**WRITTEN REQUEST**
Copy every line of the rows below without changing anything, and leave the pictures out of your answer.

⟨

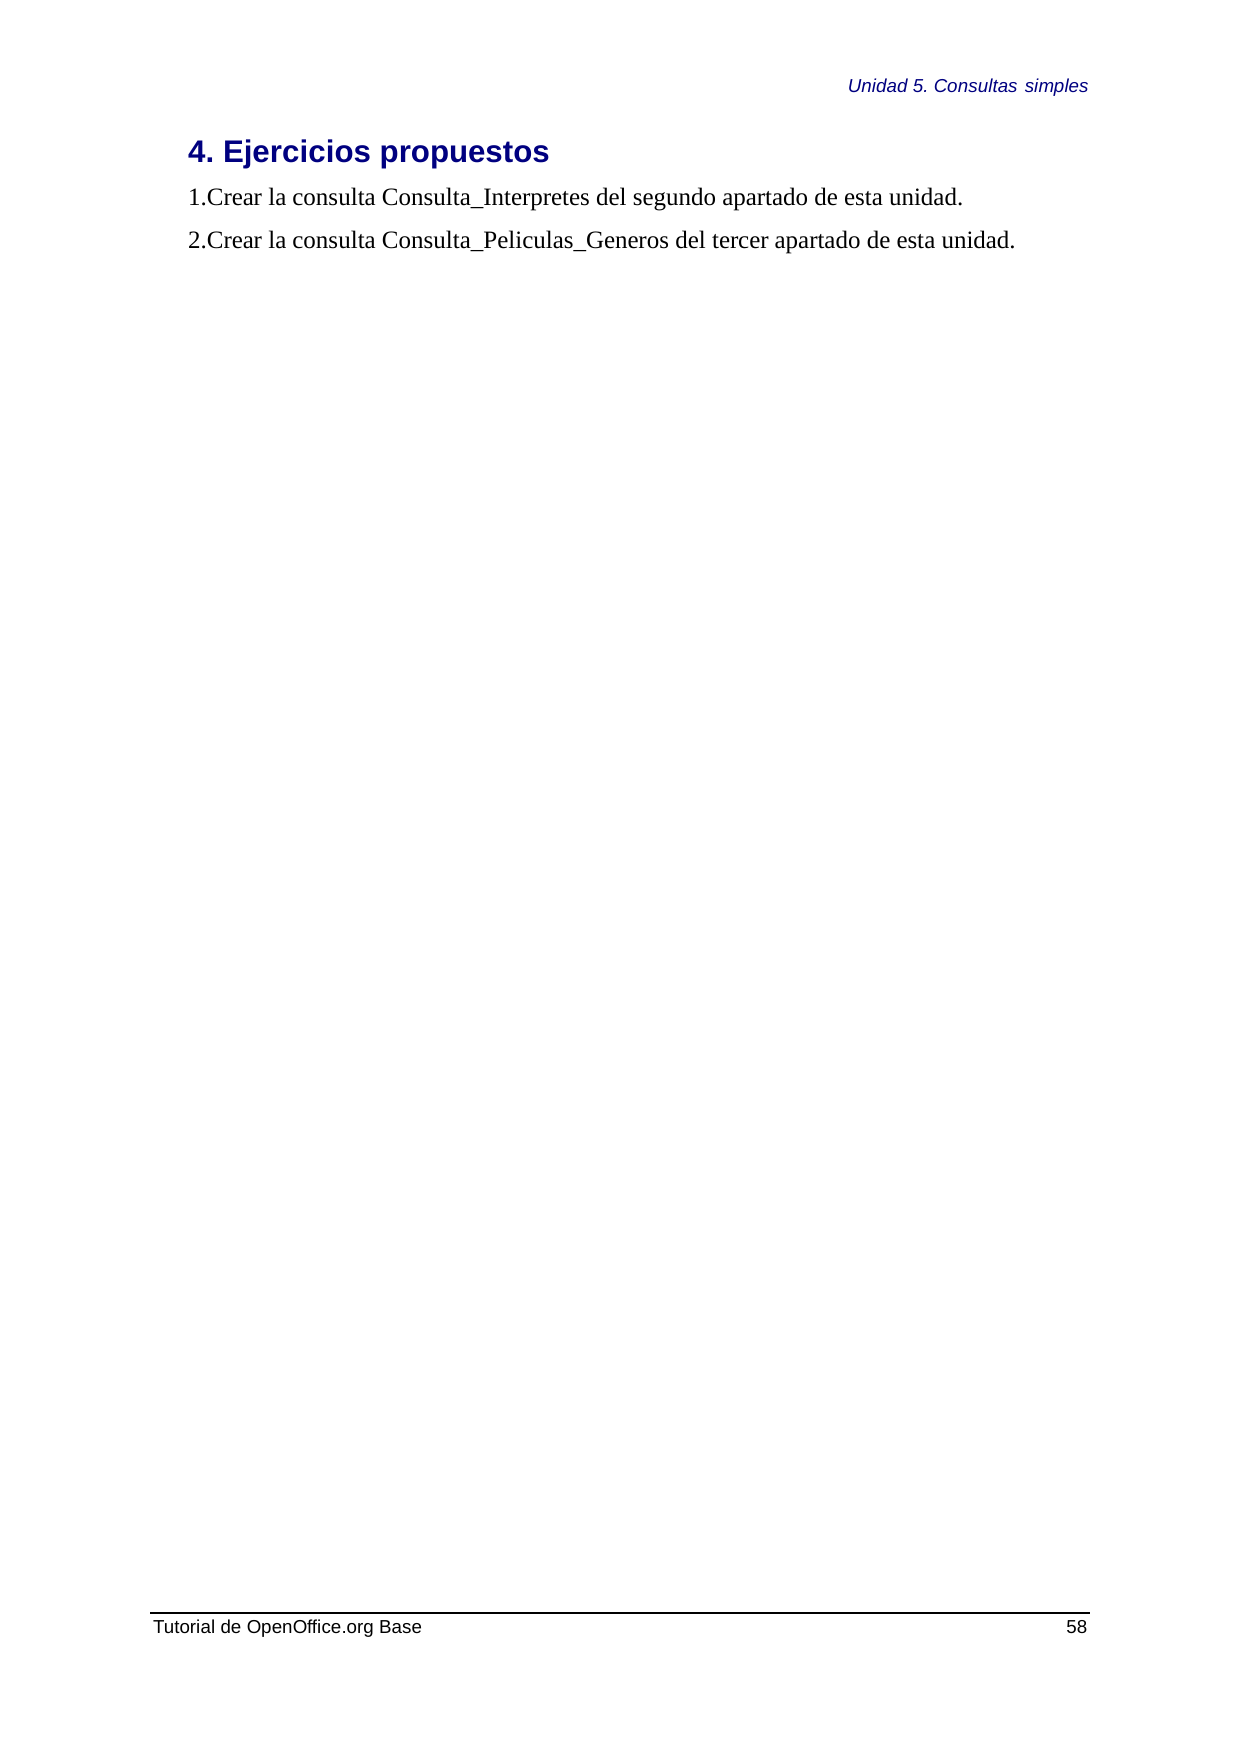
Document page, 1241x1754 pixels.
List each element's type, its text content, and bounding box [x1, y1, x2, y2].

subtitle Ejercicios propuestos [188, 134, 1090, 169]
text 2.Crear la consulta Consulta_Peliculas_Generos del tercer apartado de esta unidad. [188, 226, 1090, 254]
text 1.Crear la consulta Consulta_Interpretes del segundo apartado de esta unidad. [188, 183, 1090, 211]
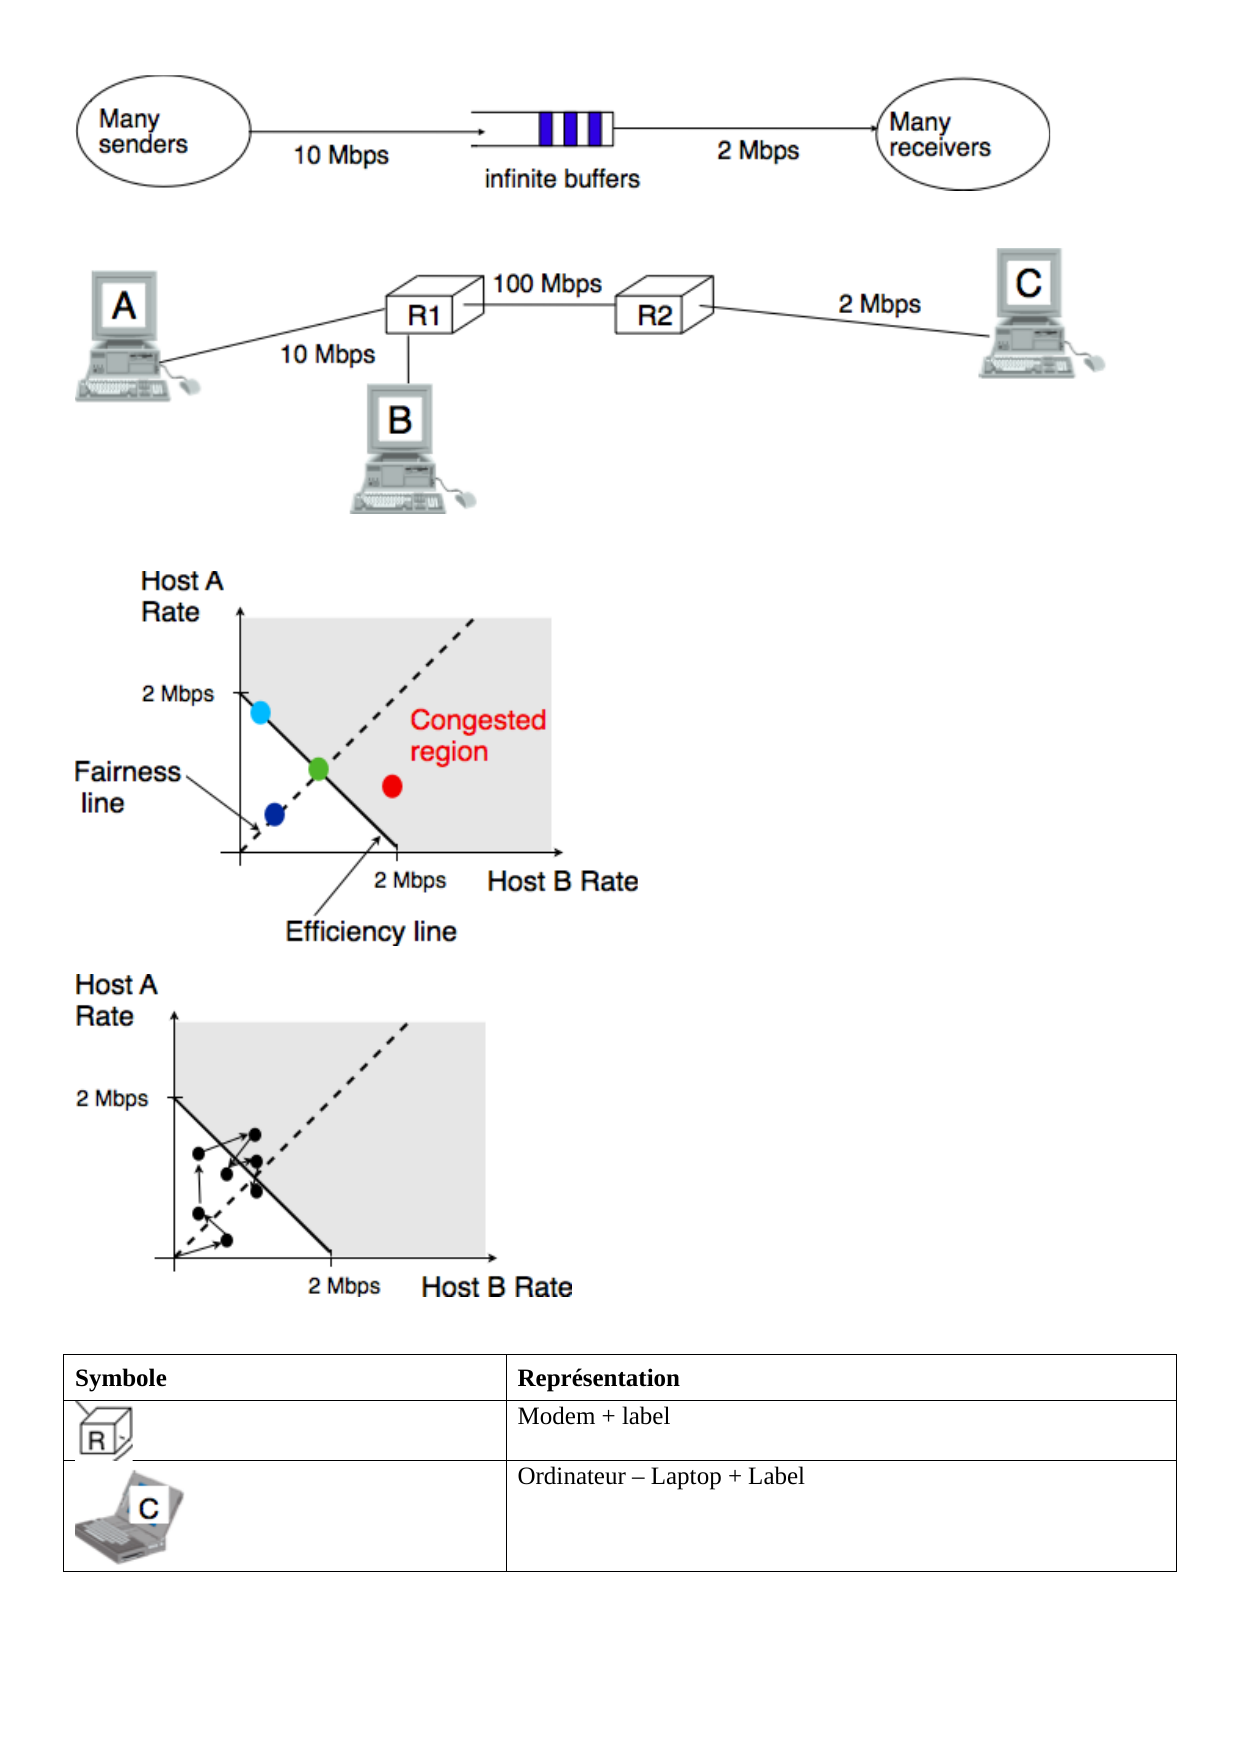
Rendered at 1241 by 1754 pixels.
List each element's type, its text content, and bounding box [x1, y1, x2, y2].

⟩

**TASK ANSWER**
Document page, 1241x1754 pixels.
List each element's type, its text content, and bounding box [x1, y1, x2, y2].

subtitle Ejercicios propuestos [188, 134, 1090, 169]
text 2.Crear la consulta Consulta_Peliculas_Generos del tercer apartado de esta unidad. [188, 226, 1090, 254]
text 1.Crear la consulta Consulta_Interpretes del segundo apartado de esta unidad. [188, 183, 1090, 211]
Rendered at 1241 by 1754 pixels.
List each element's type, its text content, and bounding box [x1, y1, x2, y2].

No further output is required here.